Higher growth in non-retail loans offsets marginal slowdown in retail loans

The Centre’s demonetisation move was expected to have a big impact on the real estate market, leading to correction in home prices and slackening of demand, and hence pain to housing finance companies (HFCs).

But market leader HDFC (Housing Development Finance Corporation) continued its steady performance in the latest December quarter. The company’s 17 per cent growth in core net interest income was led by about 16 per cent growth in total loans (net of loans sold to HDFC Bank).

HDFC’s healthy loan growth has been driven by higher growth in its non-retail segment.

This segment, which has been impacted by the overall slowdown in the market, has been inching up in recent quarters. In the December quarter, in particular the growth in this segment was led by lease rental discounting — a loan against rental receipts from lease contracts with corporate tenants.
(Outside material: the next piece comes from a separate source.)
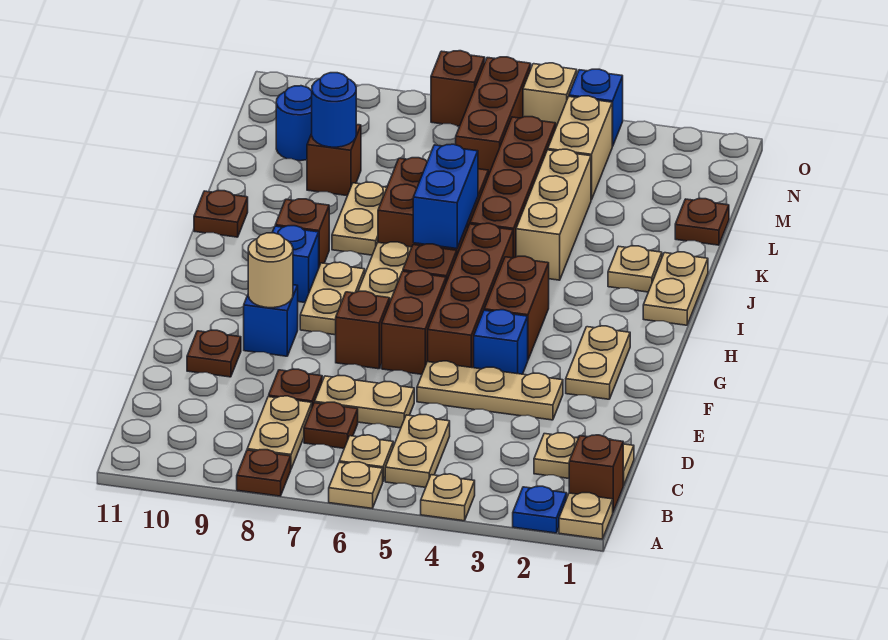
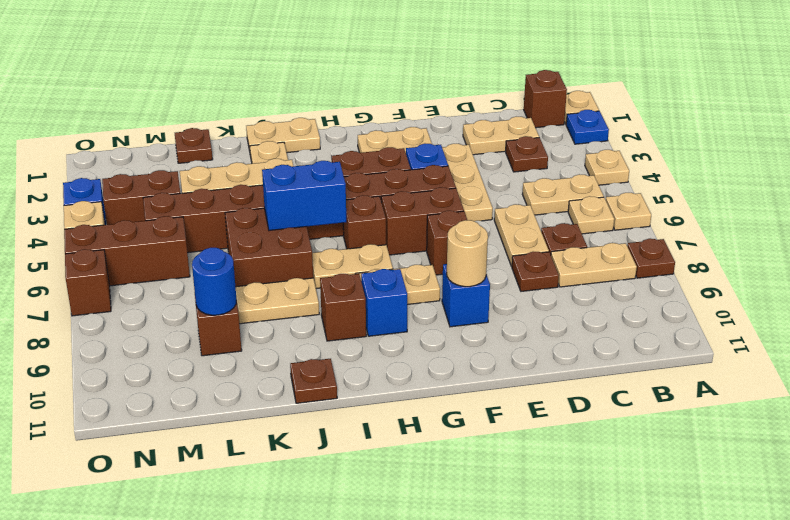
tan 1x2 plate [534,433,634,485] -> tan 1x2 plate turned to [463,117,539,155]
brown 1x1 plate [187,330,241,377] -> brown 1x1 plate moved to [506,136,548,172]
tan 1x2 brick [548,96,612,200] -> brown 1x2 brick [102,170,180,225]
blue 1x1 round brick [276,86,312,161] -> none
Overall, the growth in non-retail loans stood at 17 per cent year on year in the December quarter, up from 13 per cent in the September quarter.

In the retail loan segment, growth slowed marginally, but remained healthy.
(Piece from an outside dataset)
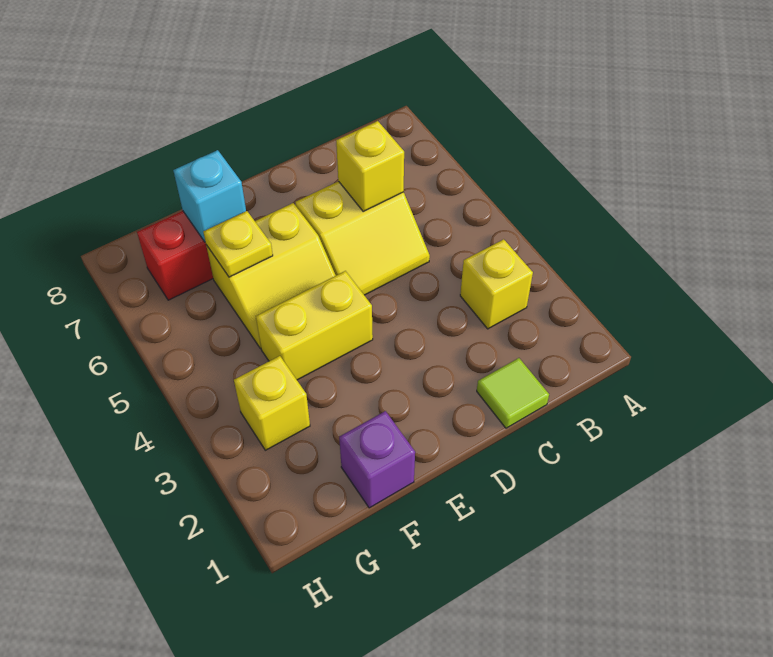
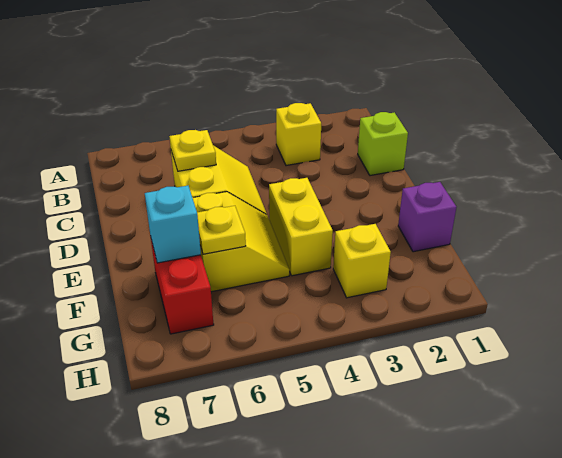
lime 1x1 tile [477,358,549,428] -> lime 1x1 brick [358,112,408,176]
yellow 1x1 brick [336,121,404,212] -> yellow 1x1 plate [169,130,216,171]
After growing by 17 per cent in the September quarter, retail loans (net of loans sold to HDFC Bank) grew 15 per cent in the December quarter.

The management stated that there was some slowdown in loan enquiries in the December quarter, but there has been an uptick in January. While demonetisation could lead to buyers deferring purchases on expectation of correction in prices, over the long run, the growth for HDFC is likely to be in good stead.

Dominant leadership position in the housing finance market has been a key reason for the company’s healthy growth in the last couple of years.

HDFC’s retail loan book has grown at a rate which is at least 5 per cent above banks’ growth in this segment. Also, demonetisation taking a toll on home prices will have a greater impact on players that have grown their loan book by price increases rather than volumes.

For HDFC, though, the growth in its retail loans (about 23-25 per cent over the last three years) has mainly been driven by volumes. Currently, HDFC’s average loan size is about Rs 25.7 lakhs. Besides as transparency in deals increase, loan amount can move up substantially.

One of the key strengths of HDFC is its ability to diversify its source of funding. This has aided margins in the past. The large liquidity in the system post demonetisation has led to a sharp fall in rates, resulting in lower cost of funds.

The company’s spread loans (return on loans less cost of borrowings) have gone up marginally in the December quarter. The spread has moved up from 2.28 per cent in the September quarter to 2.34 per cent in the December quarter.

HDFC’s gross non-performing assets (GNPA) in the December quarter has marginally gone up to 0.81 per cent of loans from 0.76 per cent in the September quarter. The 5-odd basis points sequential increase has been across retail and non-retail segment.